母親を心配しているか庇っているのだろうか。
それとも自分が口を閉ざしていれば、我慢すればそれでいいって思ってるのか。
家族の誰かの無責任さや身勝手のために自分が犠牲になるつもりでいるとしたら。
いつからそうしてきたのか、それをいつまで続けるつもりでいるかは知らないが。
そういうの、俺は気に入らない。
心を決めた裕也は唇を結んで振り返った。
大志が瑠衣の手を取って立たせ、店舗の外壁のそばに招き寄せている。
急に強い雨が降り出してきた。
バタバタ音を立てて落ちる大粒の雨の乱反射で舗道はテラテラと黒光りし、冷えた夜気が肌を刺す。

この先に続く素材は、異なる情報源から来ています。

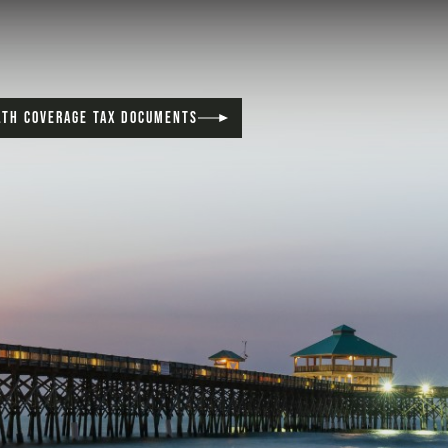
LTH COVERAGE TAX DOCUMENTS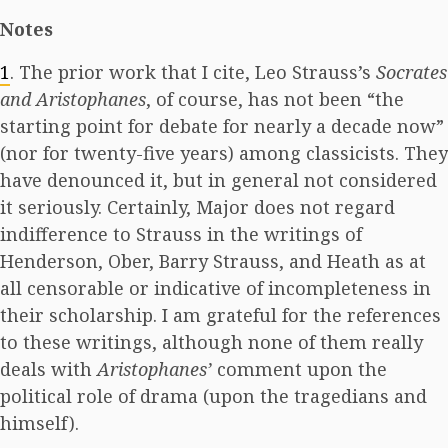
Notes
1
. The prior work that I cite, Leo Strauss’s
Socrates
and Aristophanes
, of course, has not been “the
starting point for debate for nearly a decade now”
(nor for twenty-five years) among classicists. They
have denounced it, but in general not considered
it seriously. Certainly, Major does not regard
indifference to Strauss in the writings of
Henderson, Ober, Barry Strauss, and Heath as at
all censorable or indicative of incompleteness in
their scholarship. I am grateful for the references
to these writings, although none of them really
deals with
Aristophanes’
comment upon the
political role of drama (upon the tragedians and
himself).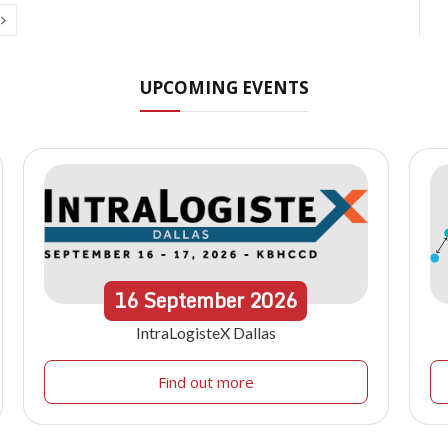
Next
UPCOMING EVENTS
16
September
2026
IntraLogisteX Dallas
Find out more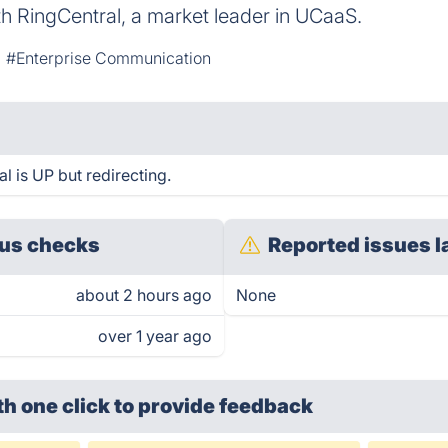
ith RingCentral, a market leader in UCaaS.
#Enterprise Communication
l is UP but redirecting.
us checks
Reported issues l
about 2 hours ago
None
over 1 year ago
th one click
to provide feedback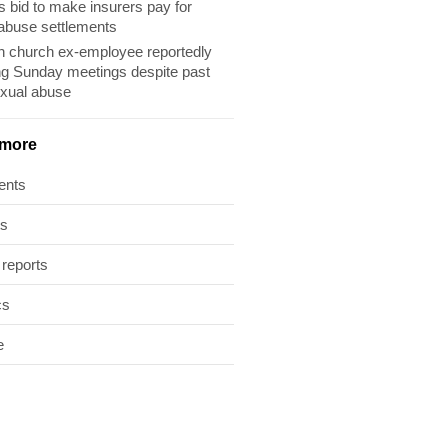
s bid to make insurers pay for
abuse settlements
 church ex-employee reportedly
ng Sunday meetings despite past
exual abuse
 more
ents
ts
 reports
cs
e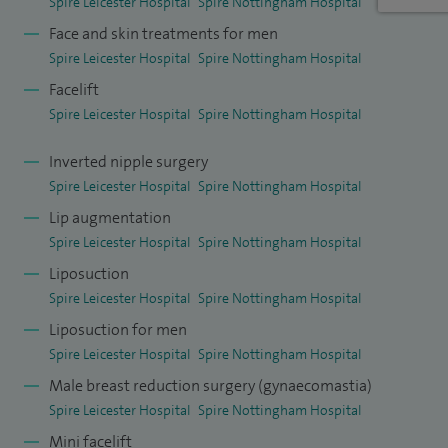
Spire Leicester Hospital
Spire Nottingham Hospital
Face and skin treatments for men
Spire Leicester Hospital
Spire Nottingham Hospital
Facelift
Spire Leicester Hospital
Spire Nottingham Hospital
Inverted nipple surgery
Spire Leicester Hospital
Spire Nottingham Hospital
Lip augmentation
Spire Leicester Hospital
Spire Nottingham Hospital
Liposuction
Spire Leicester Hospital
Spire Nottingham Hospital
Liposuction for men
Spire Leicester Hospital
Spire Nottingham Hospital
Male breast reduction surgery (gynaecomastia)
Spire Leicester Hospital
Spire Nottingham Hospital
Mini facelift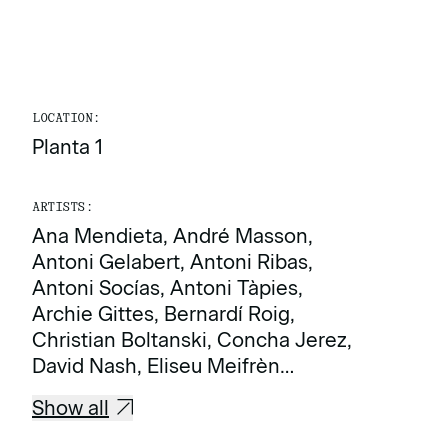
LOCATION:
Planta 1
ARTISTS:
Ana Mendieta, André Masson,
Antoni Gelabert, Antoni Ribas,
Antoni Socías, Antoni Tàpies,
Archie Gittes, Bernardí Roig,
Christian Boltanski, Concha Jerez,
David Nash, Eliseu Meifrèn…
Show all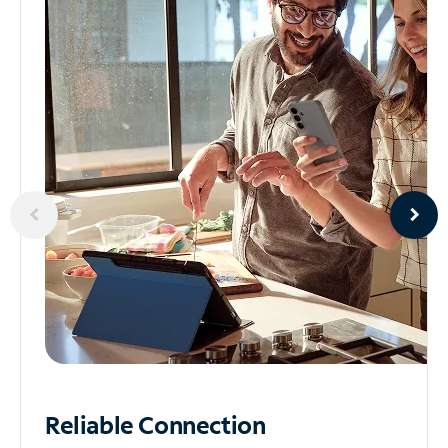
Reliable
Connection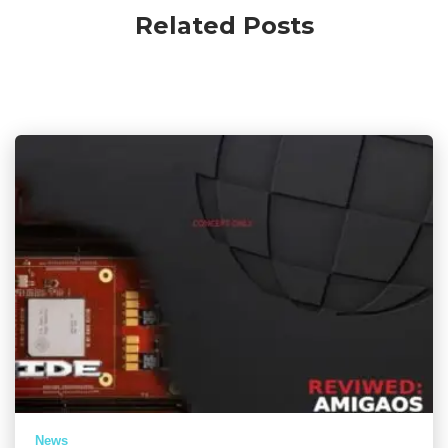
Related Posts
News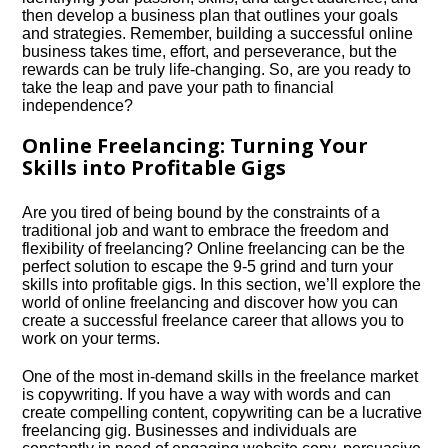
then develop a business plan that outlines your goals
and strategies.​ Remember, building a successful online
business takes time, effort, and perseverance, but the
rewards can be truly life-changing.​ So, are you ready to
take the leap and pave your path to financial
independence?
Online Freelancing: Turning Your
Skills into Profitable Gigs
Are you tired of being bound by the constraints of a
traditional job and want to embrace the freedom and
flexibility of freelancing? Online freelancing can be the
perfect solution to escape the 9-5 grind and turn your
skills into profitable gigs.​ In this section, we’ll explore the
world of online freelancing and discover how you can
create a successful freelance career that allows you to
work on your terms.​
One of the most in-demand skills in the freelance market
is copywriting.​ If you have a way with words and can
create compelling content, copywriting can be a lucrative
freelancing gig.​ Businesses and individuals are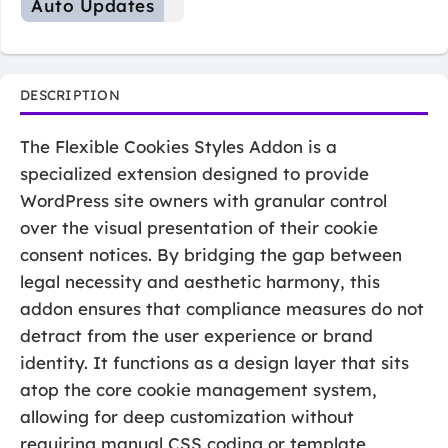
Auto Updates
DESCRIPTION
The Flexible Cookies Styles Addon is a
specialized extension designed to provide
WordPress site owners with granular control
over the visual presentation of their cookie
consent notices. By bridging the gap between
legal necessity and aesthetic harmony, this
addon ensures that compliance measures do not
detract from the user experience or brand
identity. It functions as a design layer that sits
atop the core cookie management system,
allowing for deep customization without
requiring manual CSS coding or template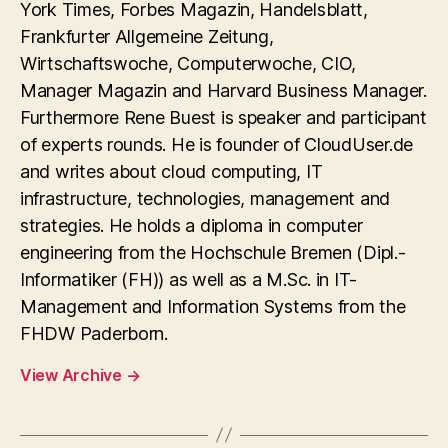
York Times, Forbes Magazin, Handelsblatt,
Frankfurter Allgemeine Zeitung,
Wirtschaftswoche, Computerwoche, CIO,
Manager Magazin and Harvard Business Manager.
Furthermore Rene Buest is speaker and participant
of experts rounds. He is founder of CloudUser.de
and writes about cloud computing, IT
infrastructure, technologies, management and
strategies. He holds a diploma in computer
engineering from the Hochschule Bremen (Dipl.-
Informatiker (FH)) as well as a M.Sc. in IT-
Management and Information Systems from the
FHDW Paderborn.
View Archive
→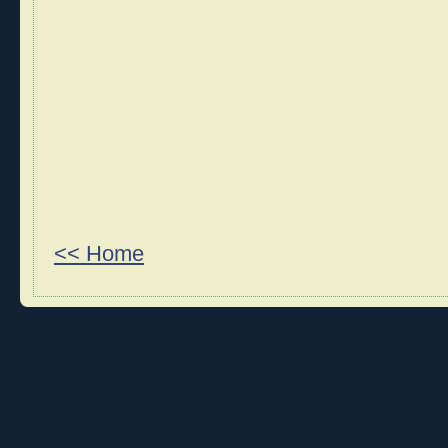
<< Home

「俺の車に入ってて。江島さん、やっぱり警察呼ぶからな」
大志に車のキーを渡し、瞳を見据えて裕也が言うと彼女は一瞬目線を泳がせたが、ついに小さくうなづいた。
程なく駆けつけた警官に事情を話し、片方裸足の江島瑠衣は裕也の車からパトカーに移された。

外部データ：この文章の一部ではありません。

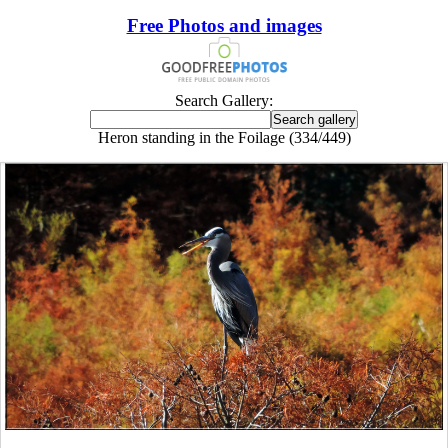
Free Photos and images
Search Gallery:
Heron standing in the Foilage (334/449)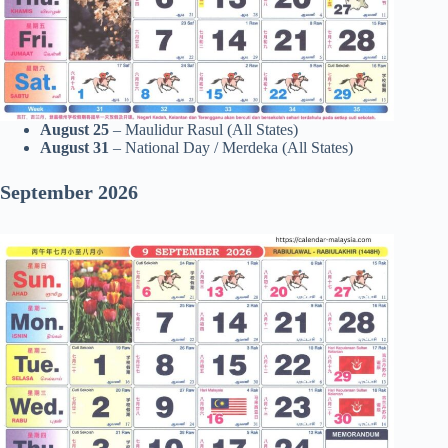
August 25
– Maulidur Rasul (All States)
August 31
– National Day / Merdeka (All States)
September 2026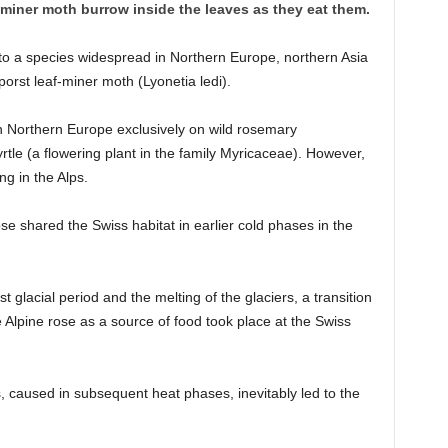
f-miner moth burrow inside the leaves as they eat them.
o a species widespread in Northern Europe, northern Asia
rst leaf-miner moth (Lyonetia ledi).
n Northern Europe exclusively on wild rosemary
 (a flowering plant in the family Myricaceae). However,
ng in the Alps.
se shared the Swiss habitat in earlier cold phases in the
ast glacial period and the melting of the glaciers, a transition
e Alpine rose as a source of food took place at the Swiss
, caused in subsequent heat phases, inevitably led to the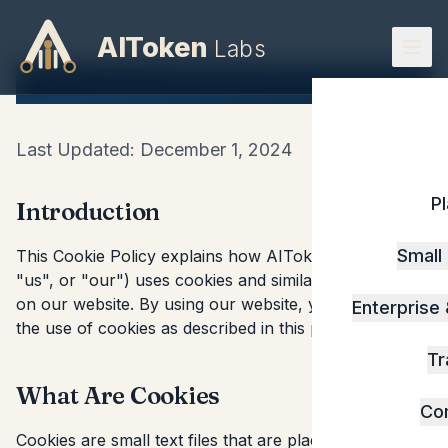
AIToken
Labs
Cookie Policy
Last Updated: December 1, 2024
P
Introduction
Small
This Cookie Policy explains how AIToken Labs ("we",
"us", or "our") uses cookies and similar technologies
on our website. By using our website, you consent to
Enterprise
the use of cookies as described in this policy.
Tr
What Are Cookies
Co
Cookies are small text files that are placed on your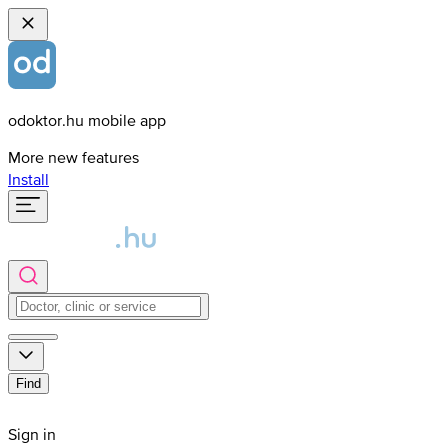
odoktor.hu mobile app
More new features
Install
Find
Sign in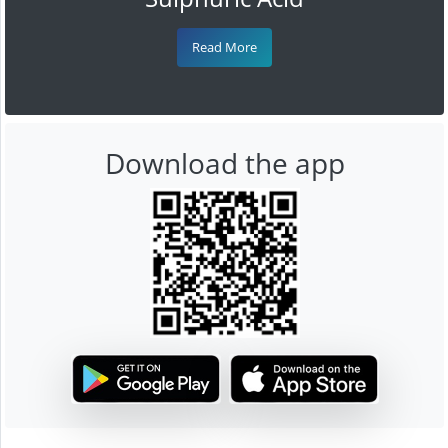
Read More
Download the app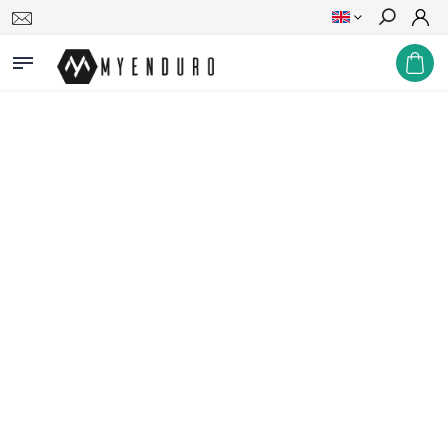
Search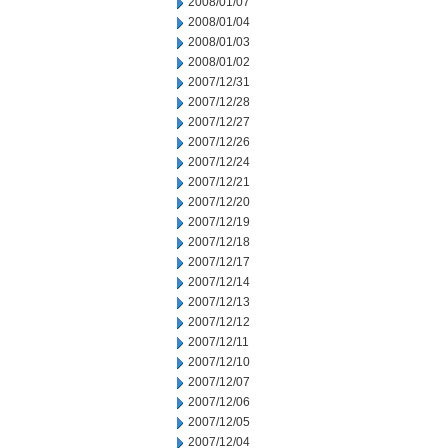
2008/01/07
2008/01/04
2008/01/03
2008/01/02
2007/12/31
2007/12/28
2007/12/27
2007/12/26
2007/12/24
2007/12/21
2007/12/20
2007/12/19
2007/12/18
2007/12/17
2007/12/14
2007/12/13
2007/12/12
2007/12/11
2007/12/10
2007/12/07
2007/12/06
2007/12/05
2007/12/04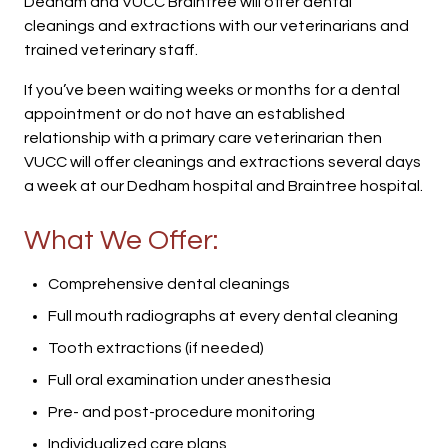
Dedham and VUCC Braintree will offer dental
cleanings and extractions with our veterinarians and
trained veterinary staff.
If you’ve been waiting weeks or months for a dental
appointment or do not have an established
relationship with a primary care veterinarian then
VUCC will offer cleanings and extractions several days
a week at our Dedham hospital and Braintree hospital.
What We Offer:
Comprehensive dental cleanings
Full mouth radiographs at every dental cleaning
Tooth extractions (if needed)
Full oral examination under anesthesia
Pre- and post-procedure monitoring
Individualized care plans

裕也と大志はそれぞれの名前や連絡先を聞かれてから、帰宅して良いということになった。
「じゃあね江島さん。元気出して」
パトカーの窓に向かって大志が穏やかに言うと瑠衣は頭を下げた。
「ありがとうございます柳井さん、日比野さん。あの日比野さん、上着お返しします。すみません借りたままで」
そう言うと瑠衣は裕也の上着を脱ごうとし、裕也は慌てて制した。
「それはいい、着てろよ」
この瑠衣って子は全く。
律儀なのか頭が弱いのか、服ビリビリなのに今脱いじゃダメだろ。
「そのまま着てけよ。古いやつだし、もう要らないから」
顔をしかめた裕也はぶっきらぼうに言い直し、心配そうにそれを横目で見た大志がフォローのつもりか
「江島さん、遠慮しなくていいよ。こいつセンスなくて同じようなのばっか十着くらい持ってるから」
と言った。
その言葉を聞いた瑠衣は僅かに微笑んで、もう一度小さく頭を下げると
「じゃあ着ていきます。日比野さん、ありがとうございます」と裕也を見上げて言った。